# Side Skids on Tracked Models?



## CalgaryPT (Dec 7, 2016)

A friend of mine bought OEM side skids for his Honda wheeled HSS928. When looked at the instructions I note they also address tracked models. But they say if you install on tracked models to remove the rear (factory) steel skids, then replace the nuts and bolts for them (presumably so you don't lose them).

If you install side poly skids on a tracked model do you have to remove the rear skids? If you put side shoes on how to you use scraper mode with the scraper bar on pavement???


----------



## btm (Dec 25, 2017)

I bought some poly side skids for my hss1332 tracked, I was going to slap em on soon.

Now you got me wondering if there's a reason to remove the rear shoes?

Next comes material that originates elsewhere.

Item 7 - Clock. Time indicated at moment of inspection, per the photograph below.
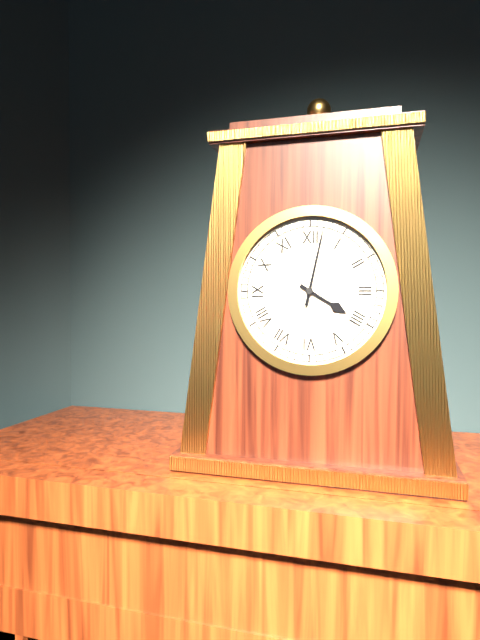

Sent from my Pixel XL using Tapatalk


----------



## CalgaryPT (Dec 7, 2016)

btm said:


> I bought some poly side skids for my hss1332 tracked, I was going to slap em on soon.
> 
> Now you got me wondering if there's a reason to remove the rear shoes?
> 
> Sent from my Pixel XL using Tapatalk


I can post the Honda instructions if anyone wants. But I wonder if it is because it defeats the scraper mode. I like the poly idea for side skids but my shed won't allow me clearance in the door with them on (I built it for the front scoop width without side skids). I might consider buying them and keeping my HSS724ACTD in the garage, but not if I have to remove the rear skids. I guess if you don't use scrapper mode then side skids (poly or Armor Skids) will for sure prevent auger collisions with the pavement, which might still be a good idea for tracked models. But the pivot point on tracked models inherently keeps the scrapper bar off the ground unless purposely put there by the operator. 

Pics I have seen of tracked machines with side skids don't show if the rear ones are on or not. So I am a bit confused too.


----------



## tabora (Mar 1, 2017)

Leave the rear skids on... That lets you run the front of the blower off an edge while still supported by the rear skids.


----------



## cwolcott (Feb 26, 2018)

I have side and rear skids on my hss928atd tracked model and they work great,

Sent from my SM-T800 using Tapatalk


----------



## CalgaryPT (Dec 7, 2016)

cwolcott said:


> I have side and rear skids on my hss928atd tracked model and they work great,
> 
> Sent from my SM-T800 using Tapatalk


I'm leaning this way now too. Either my shed gets hacked to fit the 724 in, or my garage workshop turns into a Frogger game. Ah, who am I kidding? I already can't move in my garage anyways. So I think side skids are in my future. Thanks guys.


----------